In theory, this is such a simple process — you think something positive about another person and then you share it with them. Yet, it is often so difficult to execute. Imagine a world where we actually said all of the kind things that run through our minds — one where we verbalized all of the little thoughts. What if we told people when we liked their shoes or their hair or that the color of their shirt really suits them? It’s a small, almost throwaway action for the person giving the compliment, but it can often mean the world for those that are receiving them. Isn’t it wonderful  that we all have the power to take a few seconds out of our day to positively impact the life of another person?

So why don’t we compliment others more often? I find it endlessly fascinating that we often choose to censor ourselves instead of paying the kindness forward. When we self-censor, the compliments become few and far between. We end up unintentionally creating a culture that characterizes compliments as weird and awkward, when in reality compliments are simply appreciated. And on one of those days when everything goes wrong, they can mean more to someone than we could ever know.

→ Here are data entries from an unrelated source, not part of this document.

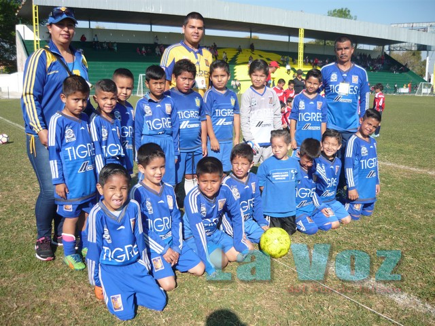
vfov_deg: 42.9
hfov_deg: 55.4
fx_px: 415
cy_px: 163
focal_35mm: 33
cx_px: 218
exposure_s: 1/160
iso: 100
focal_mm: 5.5
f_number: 8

That being said, there are moments when it is not socially acceptable to give compliments. My friends and I were recently talking about the nature of compliments, and I mentioned that I have this philosophy. Now, trust me in that I’ve found myself in strange places giving absolute strangers compliments as they’ve passed. I complimented a stranger on her dress while she was washing her hands next to me in a public restroom and raised my hand in a high school class to tell my history teacher that I liked his shoes. And you have to understand that it is awkward every single time that I do it. One of my friends, John Balson ’25, told me a while back that while he would say something if he notices it, he would never interrupt a conversation about, say, physics homework, to say, “I just noticed your shoes, and I really like them.” But I can’t help but wonder, why not? 

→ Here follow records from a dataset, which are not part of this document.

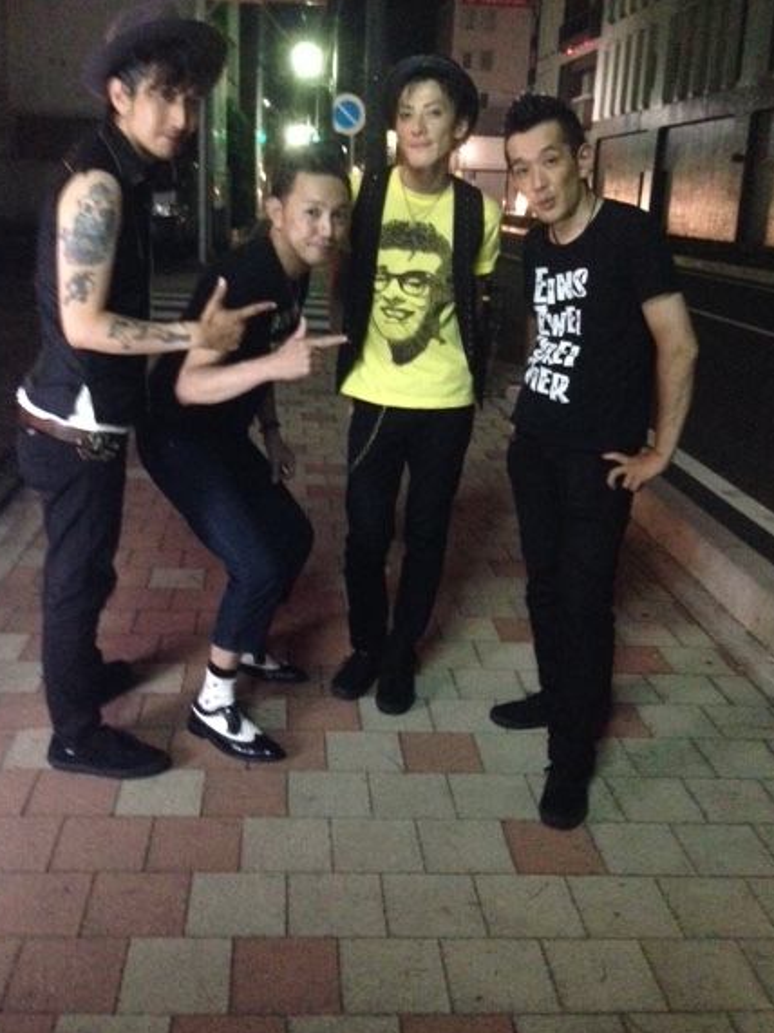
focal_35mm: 37
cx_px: 353
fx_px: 1103
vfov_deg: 50.1
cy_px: 461
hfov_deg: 38.6
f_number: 2.4
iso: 800
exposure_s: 1/15
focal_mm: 4.12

Compliments may be received differently depending on the person who gives them. I’ve often found it quite interesting that the same compliment, such as, “Wow, you are beautiful,” can be interpreted differently depending on the context of one’s relationship to the individual. And it is even more interesting to think about how systems of power and privilege can play a role in the interaction. I can think back to times in my life when I’ve been “complimented” in a similar manner by men driving by in cars. I was 14 when I got catcalled for the first time. I was simply taking photos with my friends in front of a mural on the street, and I remember that we started laughing as he drove away. But I also remember that there was something a bit heavy behind the laughter. After all, we didn’t know what to do. We were 14. 

The intention behind the compliment also matters, and I think that because of the prevalence of situations like the one I mentioned, people worry about how their compliment will come across. It is true that compliments can be interpreted differently depending on the influence of existing power structures, such as age, gender and sexual orientation within a situation, but I also believe that the intention holds a significant amount of weight. Not every compliment that I have ever received from a man has made me uncomfortable, and while flirting compliments are often considered essential.

What we say in our compliments is also food for thought. After all, what are we truly complimenting about one another? Is it only that we admire the superficial things about each other, like what we wear or how we style our hair, or is it that we are afraid to tell each other  how much we value them? Although we may never admit it, there is an unspoken rhetoric that to be open and vulnerable with your love is to be weak. Showing any signs of your humanity in public almost shatters a carefully curated image of yourself. Sometimes we treat someone who is falling apart as less than human — as if all of our lives aren’t spent trying to figure everything out.

The world is tough, and our lives within it are tougher so. But we each have the individual power to lessen that strain, even if it is only for only a second. Most of our lives are spent being impacted by and impacting others in ways that we will never fully be able to comprehend or control, but we can control how we treat other people and how we make them feel with our words and actions. 

Tell those that you love them just how much you love them. Tell them that they mean the world to you, that they are a good friend and an even better person. Tell them that you are proud of them. Celebrate their successes, and be there for their failures. As my dear friend Houston texted me earlier this morning, “I love my friends, and I think they’re all very worthy of compliments.” I can’t help but agree. Your words matter. How you speak in this world matters. Take the time to do good by other people, and you will ultimately have done well for yourself. We all have a part to play in making the world a kinder place.